Il a ainsi accusé certains cadres du Rassemblement des républicains (RDR, d’Alassane Ouattara) d’avoir considéré sa nomination comme Premier ministre « d’erreur stratégique » car, affirme Soro, ceux ci considéraient « qu’Alassane [Ouattara] avait été le leader incontesté du Nord.
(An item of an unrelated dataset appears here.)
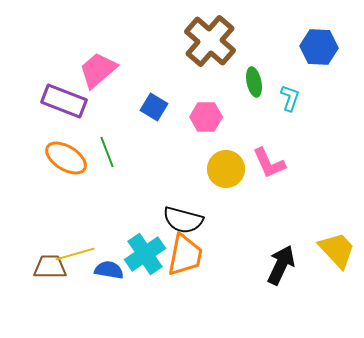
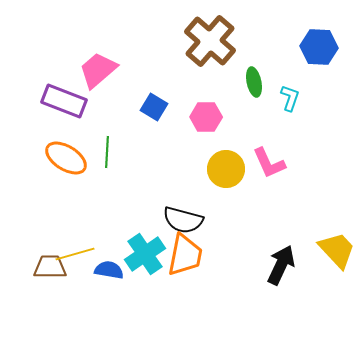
green line: rotated 24 degrees clockwise
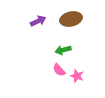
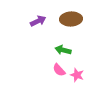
brown ellipse: rotated 10 degrees clockwise
green arrow: rotated 28 degrees clockwise
pink star: moved 1 px up
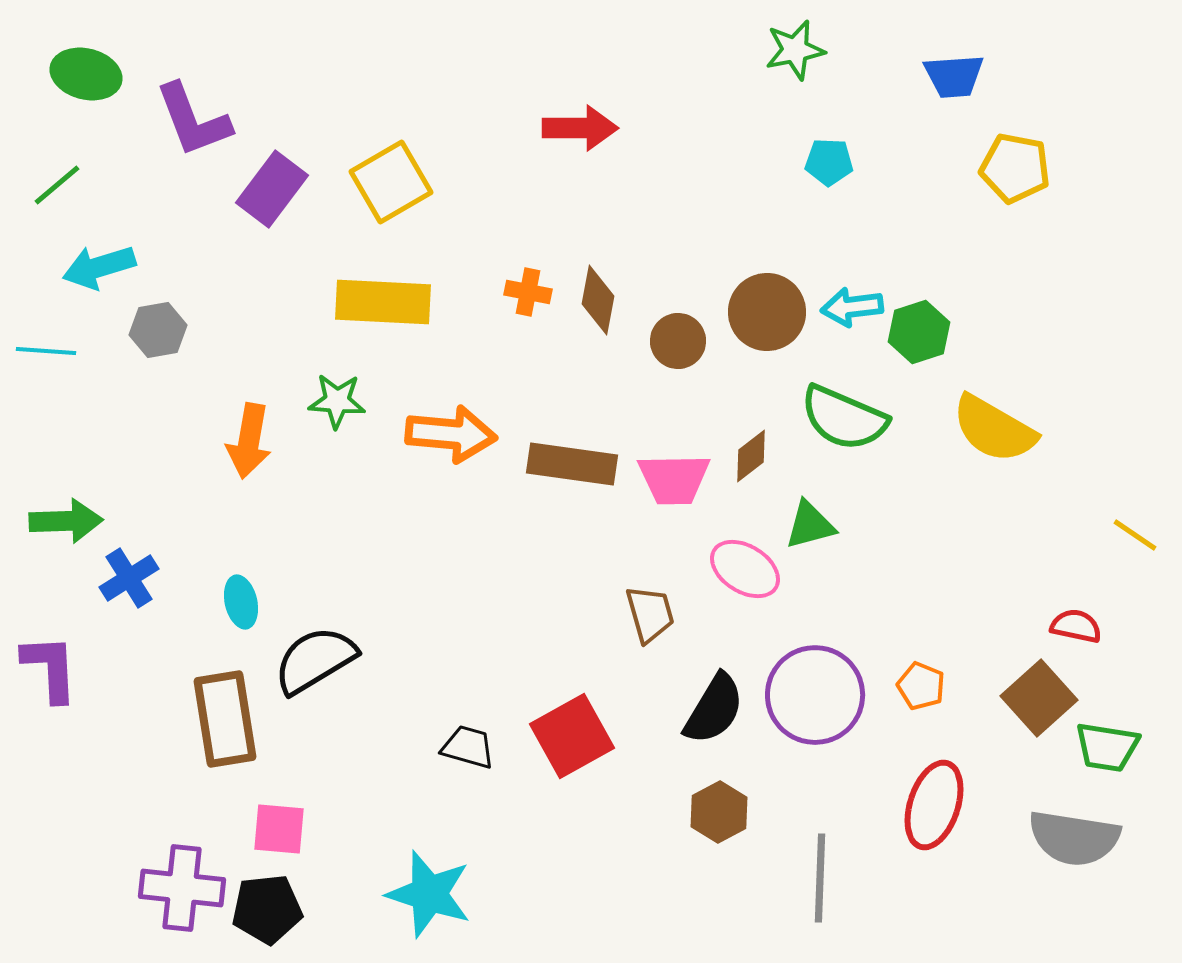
Parce qu’il avait été Premier ministre » et que, « si Guillaume Soro devient Premier ministre, il va effacer Alassane dans le Nord ».

« Ils ont commencé à dire que j’ai trahi Alassane. Tous ceux qui disaient ça ne rêvaient que de me voir tué. Et ça n’a pas manqué. J’ai été nommé en mars et trois mois après, on a tiré sur mon avion, on a voulu me tuer », a continué Guilaume Soro affirmant même : « Je sais qui a fait ça ». Et s’il n’en a pas dit d’avantage, il n’en a pas moins ainsi relancé les spéculations autour de l’attentat visant le Fokker 100, fin juin 2007 à Bouaké, dans lequel avaient péri plusieurs de ses collaborateurs.

Au risque du dérapage

Dans son offensive, Guillaume Soro pousse la provocation jusqu’aux limites du dérapage. Accusé de collusions avec des jihadistes du Sahel par le quotidien Le Patriote, un journal réputé pro-RHDP fondé par Hamed Bakayoko, le ministre de la Défense, il a une ligne de défense pour le moins surprenante. « Moi, je suis chrétien catholique. Si on doit chercher parmi les jihadistes, c’est parmi eux-mêmes ». Une allusion transparente à plusieurs hauts dirigeants du RHDP, musulmans et natifs du Nord du pays.

Et tandis qu’en Italie, Guillaume Soro multipliait les saillies, c’est de Paris qu’est venu, au même moment, la réponse du ministre Kobenan Kouassi Adjoumani, également porte-parole du RHDP. Devant un auditoire d’Ivoiriens de la diaspora, il a dénoncé une « opposition est totalement déboussolée qui pousse des cris de désespoir et tente de s’accrocher à des combats inutiles ». Et sur le rapprochement entre Guillaume Soro et Henri Konan Bédié, Kobenan Kouassi Adjoumani manie l’ironie.

« Dans un passé récent, le président de la Fesci [fédération étudiante] d’alors, Guillaume Soro, demandait aux étudiants de se dresser contre ce qu’il appelait « la dictature fascisante de Bédié » (…). Le président Alassane Ouattara était son référent politique, son idole, son maître. Aujourd’hui, que constatons-nous ? Il file le parfait amour avec [Henri Konan] Bédié », a encore lancé le porte-parole du RHDP.